# Tasks to perform:
A - According to the text on owner operator expenses, what is the lowest price it gives for a truck?
B - Reproduce everything in the text on owner operator expenses from "Plus, when you" down to "the long run.".

# Provided text:
━━━━

One of the most important parts of being an owner operator is understanding your expenses well enough to make sure you can always cover them. Otherwise you could quickly find yourself in debt, and the situation can spiral out of control.
Owner operator expenses aren’t especially difficult to understand. The real key is keeping track of them and learning to anticipate what your expenses will be. That will tell you how much you need to earn from any given job.
What Are Owner Operator Expenses?
A lot of people want to become owner operators so that they can earn more money. And it’s true that you can earn more as an owner operator. But you absolutely have to account for the expenses of operating your truck before you pay yourself. Good account management is key to maximizing your earnings.
It’s not just about planning for your expenses so you know how much to charge for your services. Understanding your expenses also helps you to minimize them. Keeping your expenses as low is important if you want to earn more as an owner operator than you did as a company driver.
Some of your expenses are fixed expenses. That means there’s nothing you can do to lower them. Others are variable, which means you can find ways to reduce them. We’ll teach you all about both kinds of expenses.
Being an owner operator means buying or leasing a truck. This can easily be your biggest single expense. Trucks aren’t cheap, and even used trucks can easily cost close to $100,000 if you choose a high-end model.
Fortunately, they can also be as cheap as $40,000. So, one of the best ways to keep the cost of your truck payments low is to buy a used truck, and stick to the lower end of the price range. You might be interested in leasing your truck so that you don’t have to make a downpayment.
Downpayments on truck loans are a big expense, and it can take a while to save up that much cash. Leasing can be a way to get into the business faster. Just pay close attention to the size of the monthly payments. You might find yourself with higher monthly costs on a lease.
Plus, when you buy your own truck, each monthly payment is an investment. You’re building equity in your truck. With a lease, that money is all going to the owner. It’s just an expense, not an investment.
What are owner operator expenses? Well maintenance and repair costs are an important part of your expenses. You’ll be spending thousands of hours in your truck, putting thousands of miles on it in a very short amount of time.
That means it’s going to need a lot of preventative maintenance to keep it in good condition. It can be tempting to put off important maintenance work to save money, but that approach will end up costing you more money in the long run.
That’s because, in the long run, you’ll end up needing more expensive repairs if you don’t perform the right preventitive maintenance. And it’s not just the cost of the repairs, either. While your truck is in the shop, you’re unable to earn. You have to factor in both the cost of the repair and the money you’ll lose from not working.

━━━━

# Saved data entries:
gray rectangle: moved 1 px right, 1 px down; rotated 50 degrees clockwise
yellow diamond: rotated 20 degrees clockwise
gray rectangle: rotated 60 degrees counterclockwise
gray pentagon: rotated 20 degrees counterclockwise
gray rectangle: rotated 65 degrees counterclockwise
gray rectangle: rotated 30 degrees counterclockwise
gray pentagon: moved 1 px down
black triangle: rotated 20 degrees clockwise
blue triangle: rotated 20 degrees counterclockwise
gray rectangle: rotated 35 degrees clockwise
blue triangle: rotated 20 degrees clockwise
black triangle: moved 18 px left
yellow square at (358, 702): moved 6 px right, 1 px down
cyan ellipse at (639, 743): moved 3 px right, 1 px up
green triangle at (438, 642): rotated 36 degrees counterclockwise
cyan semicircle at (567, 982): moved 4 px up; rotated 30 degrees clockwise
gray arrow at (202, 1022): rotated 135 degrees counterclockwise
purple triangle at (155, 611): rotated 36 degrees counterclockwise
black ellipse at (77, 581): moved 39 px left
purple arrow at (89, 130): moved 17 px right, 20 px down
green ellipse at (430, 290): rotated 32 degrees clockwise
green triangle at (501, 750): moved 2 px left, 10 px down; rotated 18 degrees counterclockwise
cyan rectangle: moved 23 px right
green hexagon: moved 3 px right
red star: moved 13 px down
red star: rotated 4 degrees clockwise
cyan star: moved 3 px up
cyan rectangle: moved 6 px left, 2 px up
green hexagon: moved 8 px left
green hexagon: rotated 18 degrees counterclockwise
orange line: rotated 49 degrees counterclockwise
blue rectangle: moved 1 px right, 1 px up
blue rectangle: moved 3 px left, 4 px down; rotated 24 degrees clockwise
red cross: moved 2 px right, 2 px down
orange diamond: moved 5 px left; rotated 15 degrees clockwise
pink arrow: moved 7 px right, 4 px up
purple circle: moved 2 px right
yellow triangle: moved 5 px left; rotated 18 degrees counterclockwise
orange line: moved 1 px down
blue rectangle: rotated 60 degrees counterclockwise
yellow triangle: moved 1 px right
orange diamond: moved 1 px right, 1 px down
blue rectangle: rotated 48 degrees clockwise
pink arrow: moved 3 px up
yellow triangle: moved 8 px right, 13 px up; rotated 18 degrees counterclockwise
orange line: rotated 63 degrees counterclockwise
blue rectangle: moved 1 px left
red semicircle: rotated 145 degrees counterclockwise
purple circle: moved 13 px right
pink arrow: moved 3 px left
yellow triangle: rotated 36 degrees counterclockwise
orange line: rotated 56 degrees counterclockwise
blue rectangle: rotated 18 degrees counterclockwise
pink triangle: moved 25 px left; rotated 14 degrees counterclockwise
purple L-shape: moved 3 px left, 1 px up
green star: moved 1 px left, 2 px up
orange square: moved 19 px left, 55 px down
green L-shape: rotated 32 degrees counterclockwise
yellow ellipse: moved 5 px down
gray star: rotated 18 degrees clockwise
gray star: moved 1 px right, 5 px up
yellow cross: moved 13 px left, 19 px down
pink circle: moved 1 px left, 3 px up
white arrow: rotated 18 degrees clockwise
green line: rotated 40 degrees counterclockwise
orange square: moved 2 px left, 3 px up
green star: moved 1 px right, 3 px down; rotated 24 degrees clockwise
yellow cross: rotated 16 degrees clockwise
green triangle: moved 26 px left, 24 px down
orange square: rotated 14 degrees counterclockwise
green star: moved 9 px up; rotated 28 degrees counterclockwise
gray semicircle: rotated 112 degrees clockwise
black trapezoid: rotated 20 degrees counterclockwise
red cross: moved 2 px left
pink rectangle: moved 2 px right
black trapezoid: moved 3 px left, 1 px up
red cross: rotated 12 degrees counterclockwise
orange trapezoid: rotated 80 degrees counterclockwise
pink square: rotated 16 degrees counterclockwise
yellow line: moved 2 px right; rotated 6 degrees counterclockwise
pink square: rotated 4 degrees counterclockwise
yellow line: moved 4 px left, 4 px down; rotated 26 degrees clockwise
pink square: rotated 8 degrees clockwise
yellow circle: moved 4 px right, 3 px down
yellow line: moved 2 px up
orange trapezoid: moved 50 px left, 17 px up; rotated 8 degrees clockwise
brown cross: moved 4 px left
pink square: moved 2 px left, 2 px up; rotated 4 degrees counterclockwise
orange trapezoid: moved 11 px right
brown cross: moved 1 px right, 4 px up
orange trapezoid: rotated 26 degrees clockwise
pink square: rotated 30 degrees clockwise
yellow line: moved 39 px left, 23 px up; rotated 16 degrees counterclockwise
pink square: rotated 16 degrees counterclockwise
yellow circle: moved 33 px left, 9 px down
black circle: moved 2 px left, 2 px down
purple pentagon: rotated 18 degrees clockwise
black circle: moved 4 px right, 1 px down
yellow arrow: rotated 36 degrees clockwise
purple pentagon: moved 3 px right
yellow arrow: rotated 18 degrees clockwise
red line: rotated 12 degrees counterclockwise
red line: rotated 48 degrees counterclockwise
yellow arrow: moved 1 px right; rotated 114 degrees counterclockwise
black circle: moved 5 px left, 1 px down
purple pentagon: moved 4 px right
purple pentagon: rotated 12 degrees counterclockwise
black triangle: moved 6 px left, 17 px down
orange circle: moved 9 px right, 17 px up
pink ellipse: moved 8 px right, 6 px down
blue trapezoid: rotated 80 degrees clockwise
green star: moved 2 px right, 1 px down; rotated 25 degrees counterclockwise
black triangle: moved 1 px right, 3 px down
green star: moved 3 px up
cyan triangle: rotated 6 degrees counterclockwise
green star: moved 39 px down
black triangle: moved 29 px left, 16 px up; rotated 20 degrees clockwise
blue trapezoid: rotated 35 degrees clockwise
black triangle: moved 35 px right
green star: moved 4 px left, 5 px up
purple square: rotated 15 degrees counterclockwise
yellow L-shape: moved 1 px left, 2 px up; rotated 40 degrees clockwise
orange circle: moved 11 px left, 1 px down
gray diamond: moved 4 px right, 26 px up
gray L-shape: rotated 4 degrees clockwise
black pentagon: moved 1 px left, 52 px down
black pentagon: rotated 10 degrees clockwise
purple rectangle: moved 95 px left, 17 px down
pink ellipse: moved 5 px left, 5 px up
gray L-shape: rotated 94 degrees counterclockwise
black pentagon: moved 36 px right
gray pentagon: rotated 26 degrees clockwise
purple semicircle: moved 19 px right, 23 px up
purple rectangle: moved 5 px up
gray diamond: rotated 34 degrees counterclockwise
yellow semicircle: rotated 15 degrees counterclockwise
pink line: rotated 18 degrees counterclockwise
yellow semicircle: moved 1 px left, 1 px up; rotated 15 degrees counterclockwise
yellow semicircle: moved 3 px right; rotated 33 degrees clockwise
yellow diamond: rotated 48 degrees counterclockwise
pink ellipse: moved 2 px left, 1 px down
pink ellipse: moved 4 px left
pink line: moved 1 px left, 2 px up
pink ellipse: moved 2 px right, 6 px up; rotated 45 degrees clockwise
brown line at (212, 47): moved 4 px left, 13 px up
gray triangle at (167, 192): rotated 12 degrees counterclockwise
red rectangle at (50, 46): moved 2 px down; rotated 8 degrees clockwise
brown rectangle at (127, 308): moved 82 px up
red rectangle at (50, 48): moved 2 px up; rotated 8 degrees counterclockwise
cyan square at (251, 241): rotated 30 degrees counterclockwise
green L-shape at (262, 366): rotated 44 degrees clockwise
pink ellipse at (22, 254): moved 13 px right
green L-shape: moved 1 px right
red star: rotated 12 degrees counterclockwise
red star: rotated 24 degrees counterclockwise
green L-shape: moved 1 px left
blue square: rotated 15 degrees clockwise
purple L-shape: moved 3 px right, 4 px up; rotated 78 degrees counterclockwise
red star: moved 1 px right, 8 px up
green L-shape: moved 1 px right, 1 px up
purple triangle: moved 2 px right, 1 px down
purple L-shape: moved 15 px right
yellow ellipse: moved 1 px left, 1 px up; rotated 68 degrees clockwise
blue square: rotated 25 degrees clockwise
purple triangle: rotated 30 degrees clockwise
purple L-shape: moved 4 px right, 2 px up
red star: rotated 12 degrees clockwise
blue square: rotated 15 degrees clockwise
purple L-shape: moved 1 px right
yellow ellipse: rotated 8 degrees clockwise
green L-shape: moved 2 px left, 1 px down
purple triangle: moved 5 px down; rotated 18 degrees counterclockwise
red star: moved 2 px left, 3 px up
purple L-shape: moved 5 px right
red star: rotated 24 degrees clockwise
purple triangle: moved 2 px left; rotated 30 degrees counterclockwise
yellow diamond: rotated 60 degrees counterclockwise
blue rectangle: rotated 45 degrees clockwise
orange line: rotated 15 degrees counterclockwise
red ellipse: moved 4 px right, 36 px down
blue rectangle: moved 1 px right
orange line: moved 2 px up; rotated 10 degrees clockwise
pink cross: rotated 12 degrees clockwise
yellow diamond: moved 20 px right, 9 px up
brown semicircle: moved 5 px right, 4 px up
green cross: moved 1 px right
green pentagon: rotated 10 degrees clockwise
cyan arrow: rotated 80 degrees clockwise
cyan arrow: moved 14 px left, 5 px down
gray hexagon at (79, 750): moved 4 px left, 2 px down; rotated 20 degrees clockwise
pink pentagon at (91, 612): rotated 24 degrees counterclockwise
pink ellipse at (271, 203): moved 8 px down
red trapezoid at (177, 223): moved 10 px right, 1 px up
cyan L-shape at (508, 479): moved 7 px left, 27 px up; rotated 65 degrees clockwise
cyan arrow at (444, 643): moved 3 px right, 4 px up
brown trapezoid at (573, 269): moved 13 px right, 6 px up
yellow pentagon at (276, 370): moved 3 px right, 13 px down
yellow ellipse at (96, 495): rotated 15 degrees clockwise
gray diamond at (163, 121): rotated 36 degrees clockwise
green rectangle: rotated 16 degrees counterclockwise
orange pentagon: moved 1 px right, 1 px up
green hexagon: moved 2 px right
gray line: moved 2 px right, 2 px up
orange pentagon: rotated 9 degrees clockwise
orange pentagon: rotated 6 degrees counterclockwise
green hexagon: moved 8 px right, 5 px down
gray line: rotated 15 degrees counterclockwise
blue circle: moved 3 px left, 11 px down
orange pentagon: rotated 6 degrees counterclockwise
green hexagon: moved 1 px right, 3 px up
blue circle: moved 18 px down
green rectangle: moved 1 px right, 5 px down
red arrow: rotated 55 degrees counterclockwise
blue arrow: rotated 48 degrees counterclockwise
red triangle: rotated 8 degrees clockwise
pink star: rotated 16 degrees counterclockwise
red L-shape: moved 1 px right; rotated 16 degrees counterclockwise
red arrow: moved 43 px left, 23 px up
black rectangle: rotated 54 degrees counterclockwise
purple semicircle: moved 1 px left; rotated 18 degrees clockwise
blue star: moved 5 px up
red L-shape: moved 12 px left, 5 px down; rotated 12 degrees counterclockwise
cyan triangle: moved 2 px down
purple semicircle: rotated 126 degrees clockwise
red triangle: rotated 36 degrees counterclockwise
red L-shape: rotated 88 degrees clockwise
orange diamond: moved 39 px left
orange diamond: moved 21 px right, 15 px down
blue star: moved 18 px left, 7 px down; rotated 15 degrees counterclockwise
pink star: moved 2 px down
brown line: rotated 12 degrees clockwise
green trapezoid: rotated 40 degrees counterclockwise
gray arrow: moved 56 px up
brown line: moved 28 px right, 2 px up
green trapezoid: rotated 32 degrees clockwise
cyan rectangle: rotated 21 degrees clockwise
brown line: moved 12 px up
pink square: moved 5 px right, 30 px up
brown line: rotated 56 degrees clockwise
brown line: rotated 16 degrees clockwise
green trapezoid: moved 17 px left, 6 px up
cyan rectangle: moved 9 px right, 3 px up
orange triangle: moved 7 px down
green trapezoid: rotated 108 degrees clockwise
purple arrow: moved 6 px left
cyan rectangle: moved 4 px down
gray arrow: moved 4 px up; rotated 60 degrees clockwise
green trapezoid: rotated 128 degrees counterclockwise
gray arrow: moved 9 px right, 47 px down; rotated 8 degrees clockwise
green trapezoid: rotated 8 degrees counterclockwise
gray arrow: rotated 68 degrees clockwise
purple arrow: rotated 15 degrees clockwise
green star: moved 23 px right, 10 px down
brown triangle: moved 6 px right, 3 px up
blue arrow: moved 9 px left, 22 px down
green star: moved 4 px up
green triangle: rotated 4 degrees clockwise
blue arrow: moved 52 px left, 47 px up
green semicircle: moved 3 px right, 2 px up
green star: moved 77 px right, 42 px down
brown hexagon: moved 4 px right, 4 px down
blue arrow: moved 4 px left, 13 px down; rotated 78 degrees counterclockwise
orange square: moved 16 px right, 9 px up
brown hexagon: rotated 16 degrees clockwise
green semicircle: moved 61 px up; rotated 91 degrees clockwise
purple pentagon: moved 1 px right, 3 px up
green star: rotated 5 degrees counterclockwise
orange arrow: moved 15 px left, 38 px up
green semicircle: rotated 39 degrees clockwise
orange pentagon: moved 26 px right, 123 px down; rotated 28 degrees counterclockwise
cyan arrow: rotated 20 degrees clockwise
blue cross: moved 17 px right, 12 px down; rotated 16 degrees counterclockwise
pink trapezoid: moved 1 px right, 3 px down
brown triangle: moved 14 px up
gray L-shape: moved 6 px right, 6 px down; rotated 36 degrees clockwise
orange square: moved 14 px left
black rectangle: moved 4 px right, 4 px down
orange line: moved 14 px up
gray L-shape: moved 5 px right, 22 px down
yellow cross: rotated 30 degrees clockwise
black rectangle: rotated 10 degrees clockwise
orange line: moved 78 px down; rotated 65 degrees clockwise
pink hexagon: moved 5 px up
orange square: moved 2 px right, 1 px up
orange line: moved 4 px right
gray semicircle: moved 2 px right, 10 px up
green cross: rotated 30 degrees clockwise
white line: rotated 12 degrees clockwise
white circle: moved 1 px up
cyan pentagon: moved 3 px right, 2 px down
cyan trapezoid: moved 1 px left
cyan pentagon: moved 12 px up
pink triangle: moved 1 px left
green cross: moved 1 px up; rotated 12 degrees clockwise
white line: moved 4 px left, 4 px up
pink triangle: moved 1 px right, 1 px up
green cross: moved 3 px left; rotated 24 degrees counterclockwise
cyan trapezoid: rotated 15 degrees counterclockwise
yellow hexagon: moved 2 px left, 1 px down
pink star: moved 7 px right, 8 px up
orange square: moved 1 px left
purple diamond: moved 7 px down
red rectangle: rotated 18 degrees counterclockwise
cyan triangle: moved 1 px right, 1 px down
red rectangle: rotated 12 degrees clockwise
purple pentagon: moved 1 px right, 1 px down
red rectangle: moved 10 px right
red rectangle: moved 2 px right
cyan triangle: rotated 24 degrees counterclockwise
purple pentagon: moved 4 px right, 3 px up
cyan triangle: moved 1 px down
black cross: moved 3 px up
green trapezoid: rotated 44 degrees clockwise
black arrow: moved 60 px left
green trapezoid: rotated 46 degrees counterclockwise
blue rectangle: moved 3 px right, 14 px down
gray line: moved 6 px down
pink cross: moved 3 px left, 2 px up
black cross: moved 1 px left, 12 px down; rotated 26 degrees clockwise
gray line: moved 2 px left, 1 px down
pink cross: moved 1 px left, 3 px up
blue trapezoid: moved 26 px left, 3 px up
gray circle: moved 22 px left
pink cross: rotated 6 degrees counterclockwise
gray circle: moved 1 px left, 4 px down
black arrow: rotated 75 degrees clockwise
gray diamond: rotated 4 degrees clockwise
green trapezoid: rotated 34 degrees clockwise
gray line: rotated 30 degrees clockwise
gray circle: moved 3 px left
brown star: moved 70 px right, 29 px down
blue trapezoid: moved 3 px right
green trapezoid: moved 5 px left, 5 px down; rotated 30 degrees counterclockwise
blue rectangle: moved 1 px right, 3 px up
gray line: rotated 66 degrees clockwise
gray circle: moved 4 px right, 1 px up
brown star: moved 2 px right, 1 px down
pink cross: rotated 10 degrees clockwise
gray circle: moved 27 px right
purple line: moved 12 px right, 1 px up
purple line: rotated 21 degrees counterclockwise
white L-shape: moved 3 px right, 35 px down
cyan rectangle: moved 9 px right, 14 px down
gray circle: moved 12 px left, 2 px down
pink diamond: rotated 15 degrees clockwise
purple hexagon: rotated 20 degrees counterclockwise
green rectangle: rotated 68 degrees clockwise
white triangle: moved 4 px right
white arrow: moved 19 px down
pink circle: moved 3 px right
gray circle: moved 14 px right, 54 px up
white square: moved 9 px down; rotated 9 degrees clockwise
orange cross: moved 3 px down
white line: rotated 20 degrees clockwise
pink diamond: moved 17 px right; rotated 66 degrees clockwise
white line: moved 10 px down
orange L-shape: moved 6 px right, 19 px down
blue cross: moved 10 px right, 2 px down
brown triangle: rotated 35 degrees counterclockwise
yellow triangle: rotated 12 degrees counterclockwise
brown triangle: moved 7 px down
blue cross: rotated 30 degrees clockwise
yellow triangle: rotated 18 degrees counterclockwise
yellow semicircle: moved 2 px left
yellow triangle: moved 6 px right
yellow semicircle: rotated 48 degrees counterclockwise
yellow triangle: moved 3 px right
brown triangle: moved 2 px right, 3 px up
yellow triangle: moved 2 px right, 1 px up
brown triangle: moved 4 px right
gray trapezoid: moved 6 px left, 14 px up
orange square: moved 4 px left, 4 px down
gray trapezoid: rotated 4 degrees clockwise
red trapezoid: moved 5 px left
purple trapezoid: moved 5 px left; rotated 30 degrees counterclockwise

━━━━

# Answers for each item:
A - A truck can be as cheap as $40,000.

B -
Plus, when you buy your own truck, each monthly payment is an investment. You’re building equity in your truck. With a lease, that money is all going to the owner. It’s just an expense, not an investment.
What are owner operator expenses? Well maintenance and repair costs are an important part of your expenses. You’ll be spending thousands of hours in your truck, putting thousands of miles on it in a very short amount of time.
That means it’s going to need a lot of preventative maintenance to keep it in good condition. It can be tempting to put off important maintenance work to save money, but that approach will end up costing you more money in the long run.